Norwegian Council on Accessibility
by Gilda Puente-Peters
The Norwegian Council on Accessibility and University of Trondheim invited me to make a presentation and share my U.S. experience with these government representatives and design professionals on Accessibility and Universal Design.
For the presentation in Oslo to the Norwegian Council on Accessibility, I was asked to present a retrospective as well as my point of view of whether the Americans with Disabilities Act (ADA) has worked or not in the United States.
There were representatives from ten ministries who are in charge of setting the Norwegian system, codes and regulations for Accessibility and Universal Design. The gave me the opportunity to reflect on the ADA Law as civil rights and the impact it has had in achieving access for persons with disabilities in the built environment as well as making their goods, programs, services, and activities accessible.
Although quite a bit of progress has been achieved in the United States since the passage of the ADA, the process has not been so simple and easy. Design professionals and the construction industry had to deal with a complex set of Federal and State codes and regulations, which in some cases are conflicting and continue to be developed and will do so for years to come. The slow and lengthy code development and adoption process. The fact that the ADA is an un-funded mandate that imposes a financial burden on public entities and private businesses. The lack of an effective enforcing system at the Federal and State level that has forced people with disabilities to use the courts to force public entities and private businesses to comply with the law.

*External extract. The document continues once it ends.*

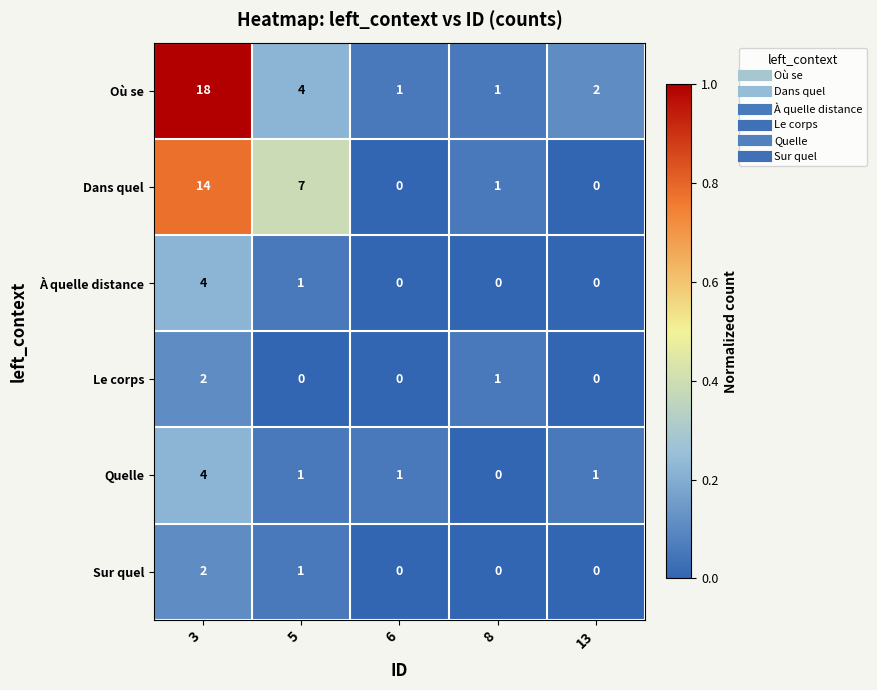

What is the difference between the maximum and minimum values in the Quelle series?

4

The lack of formal education of design professionals on this subject that has resulted I in the creation of many facilities that are not quite accessible and nor usable by persons with disabilities.

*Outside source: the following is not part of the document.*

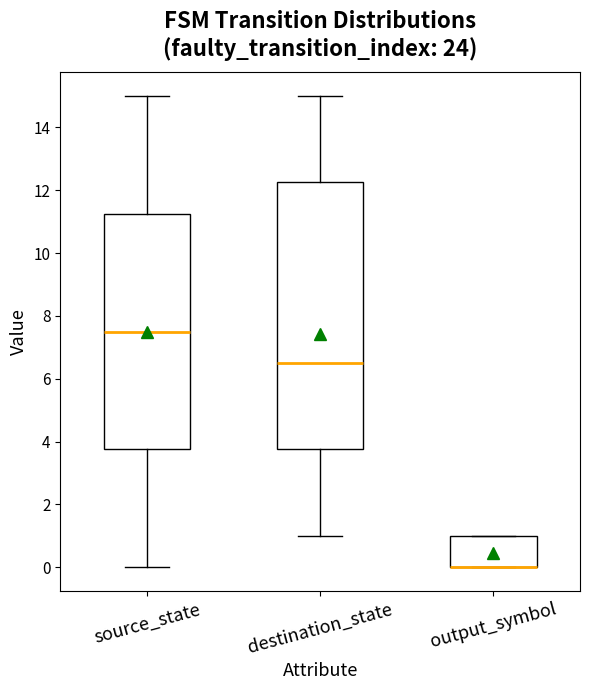

Reading left to right, read every box against the y-axis: the position of its median line, the range the box covers, and the ends of its whiskers. The values are not printed on the chart, so give them approximately, as read against the axis.

source_state: median 7.6, box 3.8 to 11.2, whiskers 0.0 to 15.0
destination_state: median 6.6, box 3.8 to 12.2, whiskers 1.0 to 15.0
output_symbol: median 0.0 (drawn on the box's lower edge), box 0.0 to 1.0, whiskers 0.0 to 1.0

Interesting discussions took place regarding a system like in the United States that has both prescriptive (codes and regulations) and performance standard (ADA statues-civil rights). The tendency in Norway is to set a system based more on performance standard, not to limit the creativity of design solutions and product development. This system is based on aggressive educational program starting with the students of architecture and related design professions to the rest of the construction industry. The drawback of not having prescriptive requirements, in my opinion, is not being able to take advantage of all the research that goes behind each code requirement hand in hand with the understanding of ergonomics and needs of people with disabilities.
In Trondheim, I gave two presentations; one on Outdoor Accessibility and Universal Design and another in Building Accessibility and Universal Design. The audience composed of architects, planners, landscape architects, and interior designers who were all enrolled in a postgraduate specialization on Universal Design were really impressed with the vas level of detail and development achieved in the U.S.
This was a wonderful experience for me to be invited to share my knowledge and at the same time exchange ideas and approaches to this field in continual development. By looking at the built environment in Norway, and in many other parts of the world where the environment is still less accessible than in the U.S., I concluded that yes, the ADA has worked despite all the glitches and things one could have done different in an ideal world.